The new law imposes considerable changes into the Minnesota workers’ compensation system. Unless otherwise stated, the new law changes are effective for employees with dates of injury on or after October 1, 2018. Below are some important changes.
Permanent Total Disability under Minn.Stat. §176.101, Subd. 4
Presently, Permanent Total Disability (PTD) is presumed to end at age 67, although this presumption can be rebutted. The new law extends PTD to age 72, but ends PTD at age 72, unless the employee is injured after age 67, in which case PTD will end five years after the injury.

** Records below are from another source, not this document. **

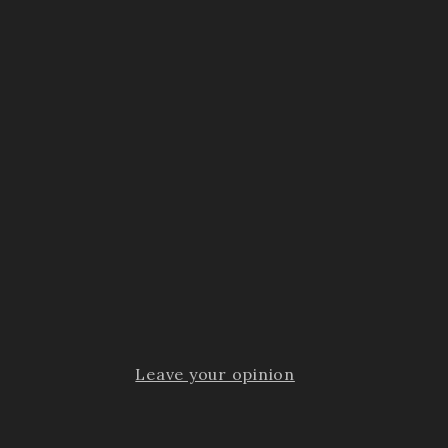
Leave your opinion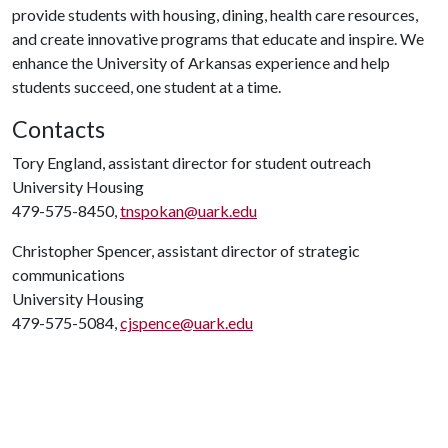
provide students with housing, dining, health care resources,
and create innovative programs that educate and inspire. We
enhance the University of Arkansas experience and help
students succeed, one student at a time.
Contacts
Tory England, assistant director for student outreach
University Housing
479-575-8450,
tnspokan@uark.edu
Christopher Spencer, assistant director of strategic
communications
University Housing
479-575-5084,
cjspence@uark.edu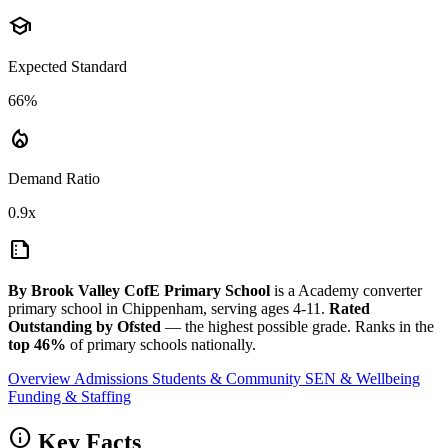
school
Expected Standard
66%
local_fire_department
Demand Ratio
0.9x
summarize
By Brook Valley CofE Primary School
is a Academy converter
primary school in Chippenham, serving ages 4-11.
Rated
Outstanding by Ofsted
— the highest possible grade. Ranks in the
top 46%
of primary schools nationally.
Overview
Admissions
Students & Community
SEN & Wellbeing
Funding & Staffing
info
Key Facts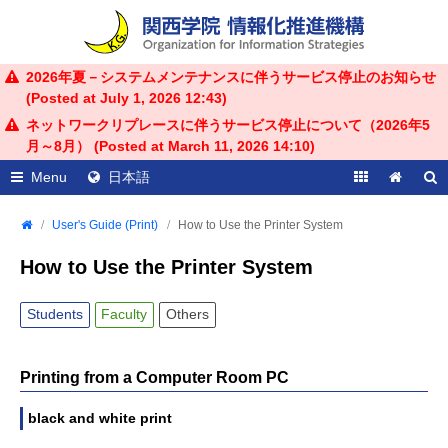
2026年夏－システムメンテナンスに伴うサービス停止のお知らせ
(Posted at
July 1, 2026 12:43
)
ネットワークリプレースに伴うサービス停止について（2026年5
月～8月） (Posted at
March 11, 2026 14:10
)
Menu
日本語
User's Guide (Print)
How to Use the Printer System
How to Use the Printer System
Students
Faculty
Others
Printing from a Computer Room PC
black and white print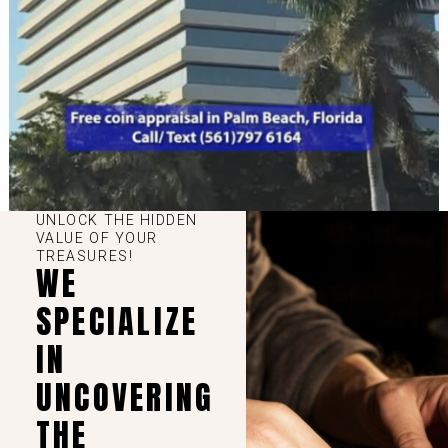
UNLOCK THE HIDDEN
VALUE OF YOUR
TREASURES!
WE
SPECIALIZE
IN
UNCOVERING
THE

For dates of injury on or after October 1, 2018, the potential PTD exposure in most cases will be increased by five years, but there is certainty as to when PTD will end.
Temporary Partial Disability under Minn.Stat. §176.101, Subd. 2
Presently, Temporary Partial Disability (TPD) payments end after 225 weeks of payments. The new law extends TPD payments to 275 weeks for dates of injury on or after October 1, 2018. TPD compensation remains at two-thirds of the difference between the Average Weekly Wage of the employee prior to the injury and the earnings of the employee after the injury. The new law continues to state that in no event would TPD benefits be payable if it has been more than 450 weeks post-injury.

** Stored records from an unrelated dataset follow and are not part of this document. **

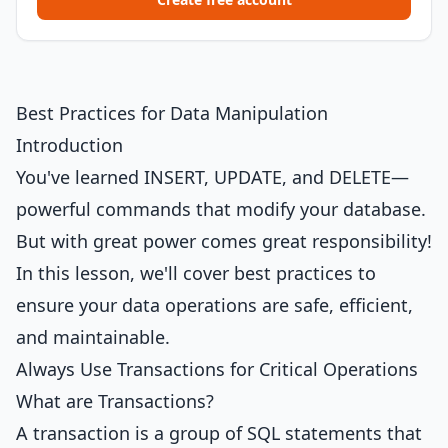
Best Practices for Data Manipulation
Introduction
You've learned INSERT, UPDATE, and DELETE—
powerful commands that modify your database.
But with great power comes great responsibility!
In this lesson, we'll cover best practices to
ensure your data operations are safe, efficient,
and maintainable.
Always Use Transactions for Critical Operations
What are Transactions?
A transaction is a group of SQL statements that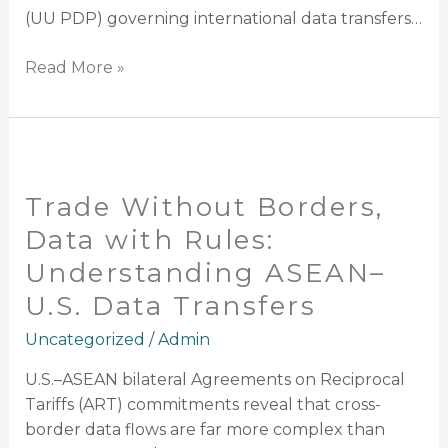
XXIII/2025)
(UU PDP) governing international data transfers…
Read More »
Trade
Without
Trade Without Borders,
Borders,
Data
Data with Rules:
with
Understanding ASEAN–
Rules:
U.S. Data Transfers
Understanding
ASEAN–
Uncategorized
/
Admin
U.S.
Data
U.S.–ASEAN bilateral Agreements on Reciprocal
Transfers
Tariffs (ART) commitments reveal that cross-
border data flows are far more complex than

Permanent Partial Disability under Minn.Stat. §176.101, Subd. 2a
Permanent Partial Disability (PPD) payments for injured body parts will also increase. Currently, a person with a 5% PPD rating is paid $3,750 ($75,000 x .05). For dates of injury on or after October 1, 2018, an employee with a 5% PPD rating will be paid $3,940 ($78,800 x .05). At the other end of the range, a person with a 90% PPD rating is currently paid $373,500 ($415,000 x .90). For dates of injury on or after October 1, 2018, an employee with a 90% PPD rating will be paid $392,220 ($435,800 x .90).

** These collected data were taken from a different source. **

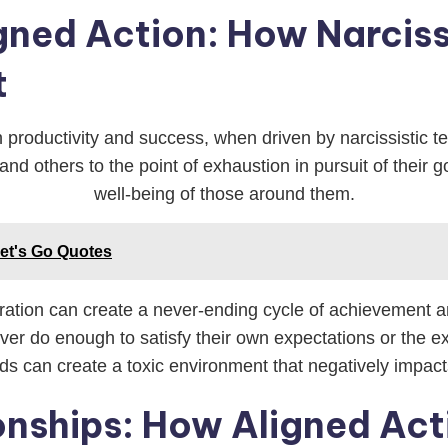
igned Action: How Narcis
t
 productivity and success, when driven by narcissistic te
nd others to the point of exhaustion in pursuit of their g
well-being of those around them.
Let's Go Quotes
ration can create a never-ending cycle of achievement a
er do enough to satisfy their own expectations or the exp
s can create a toxic environment that negatively impact
ionships: How Aligned Ac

Mental Impairment for First Responders under Minn.Stat. §176.011, Subd. 15
The new law liberalizes the law for firefighters, law enforcement officers, and paramedics seeking workers’ compensation benefits for a mental impairment by presuming that the mental impairment is an occupational disease if there was no mental impairment diagnosis prior to the employee’s work in those professions. The presumption is rebuttable by “substantial factors” but such “substantial factors” that are known by the employer or insurer shall be communicated to the employee on the denial of liability. The mental impairment is not considered an occupational disease if it results from an action taken in good faith by the employer, such as a demotion, job transfer, disciplinary action, retirement or termination.
This is a substantial amendment to the workers’ compensation statute for claims involving first responders. Discovery will be even more important to determine whether the employee had a mental impairment diagnosis prior to employment as a first responder. Note, this section of the new workers’ compensation law does not become effective until January 1, 2019.